JAKARTA, KBKNEWS.id — Kebakaran hutan dan lahan (karhutla) nyaris mengancam permukiman warga di kawasan Mentawa Baru Ketapang, Kabupaten Kotawaringin Timur (Kotim), Kalimantan Tengah.
Kobaran api bahkan sempat mendekati rumah warga hingga hanya berjarak beberapa meter dari bangunan.
Berdasarkan laporan di lapangan pada Jumat (11/9/2026), api mulai terlihat sekitar pukul 13.09 WIB. Kobaran semakin meluas pada pukul 15.00 WIB setelah angin bertiup kencang dan membawa api mendekati kawasan permukiman.
Mendapat laporan darurat dari masyarakat melalui Posko Relawan, tim Disaster Management Center (DMC) Dompet Dhuafa bersama relawan langsung menuju lokasi di Jalan Permatasari, Sampit.
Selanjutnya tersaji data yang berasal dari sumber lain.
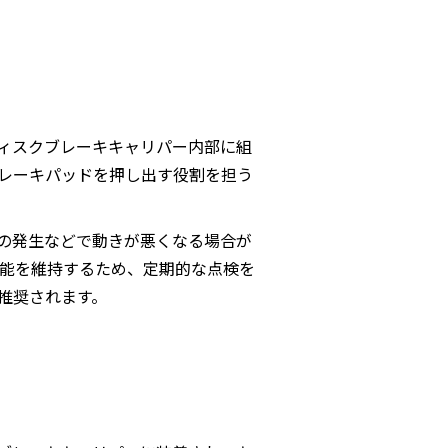
ィスクブレーキキャリパー内部に組
レーキパッドを押し出す役割を担う
の発生などで動きが悪くなる場合が
性能を維持するため、定期的な点検を
推奨されます。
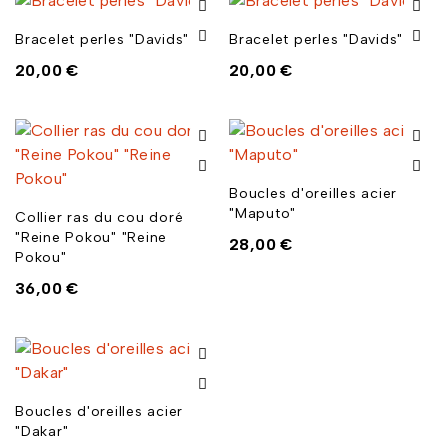
Bracelet perles "Davids"
Bracelet perles "Davids"
20,00
€
20,00
€
Boucles d'oreilles acier
"Maputo"
Collier ras du cou doré
"Reine Pokou" "Reine
28,00
€
Pokou"
36,00
€
Boucles d'oreilles acier
"Dakar"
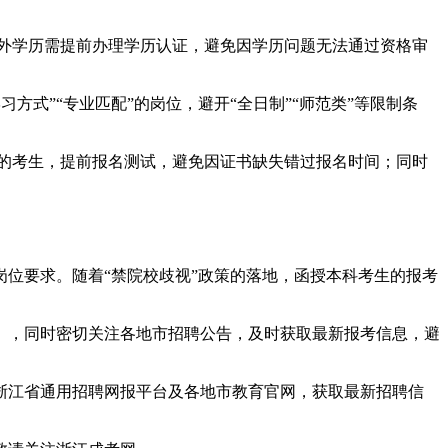
）外学历需提前办理学历认证，避免因学历问题无法通过资格审
习方式”“专业匹配”的岗位，避开“全日制”“师范类”等限制条
标的考生，提前报名测试，避免因证书缺失错过报名时间；同时
岗位要求。随着“禁院校歧视”政策的落地，函授本科考生的报考
），同时密切关注各地市招聘公告，及时获取最新报考信息，避
注浙江省通用招聘网报平台及各地市教育官网，获取最新招聘信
Titik api berada di belakang belasan rumah warga.
Sebelum melakukan pemadaman, tim terlebih dahulu mengevakuasi hewan ternak milik warga ke lokasi yang lebih aman. Evakuasi dilakukan untuk menghindari paparan asap pekat sekaligus mencegah ternak terjebak jika api menjalar ke kandang.
Setelah ternak berhasil diamankan, personel DMC dan relawan memusatkan upaya pada pemadaman semak serta lahan yang terbakar di belakang rumah warga. Kobaran api akhirnya berhasil dikendalikan.
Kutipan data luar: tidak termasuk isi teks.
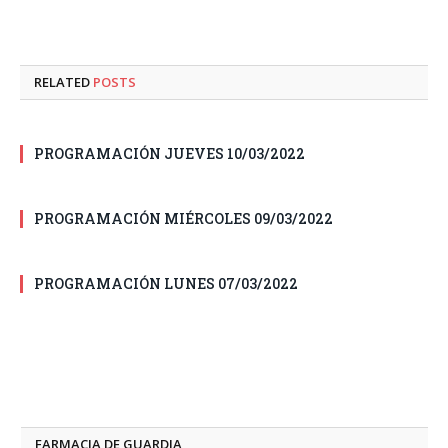
RELATED
POSTS
PROGRAMACIÓN JUEVES 10/03/2022
PROGRAMACIÓN MIÉRCOLES 09/03/2022
PROGRAMACIÓN LUNES 07/03/2022
FARMACIA DE GUARDIA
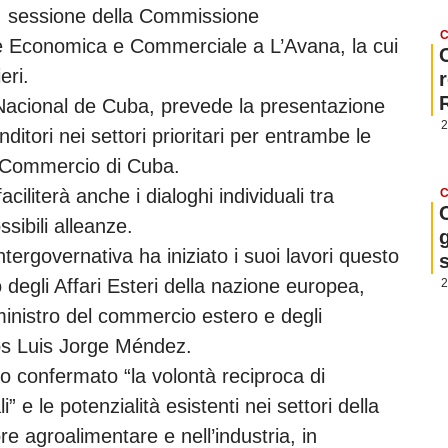
XII sessione della Commissione
C
e Economica e Commerciale a L’Avana, la cui
eri.
l Nacional de Cuba, prevede la presentazione
2
ditori nei settori prioritari per entrambe le
i Commercio di Cuba.
ciliterà anche i dialoghi individuali tra
C
ssibili alleanze.
g
ergovernativa ha iniziato i suoi lavori questo
o degli Affari Esteri della nazione europea,
2
inistro del commercio estero e degli
los Luis Jorge Méndez.
 confermato “la volontà reciproca di
” e le potenzialità esistenti nei settori della
re agroalimentare e nell’industria, in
Meski demikian, warga tetap diminta waspada karena bara api masih berpotensi muncul kembali, terutama ketika angin malam bertiup.
“Jika nanti malam api kembali ada, kami hubungi tim relawan lagi ya,” ujar seorang warga kepada petugas.
DMC Dompet Dhuafa melanjutkan pemantauan di sekitar lokasi dan siap merespons laporan warga apabila kembali ditemukan titik api yang mengancam permukiman.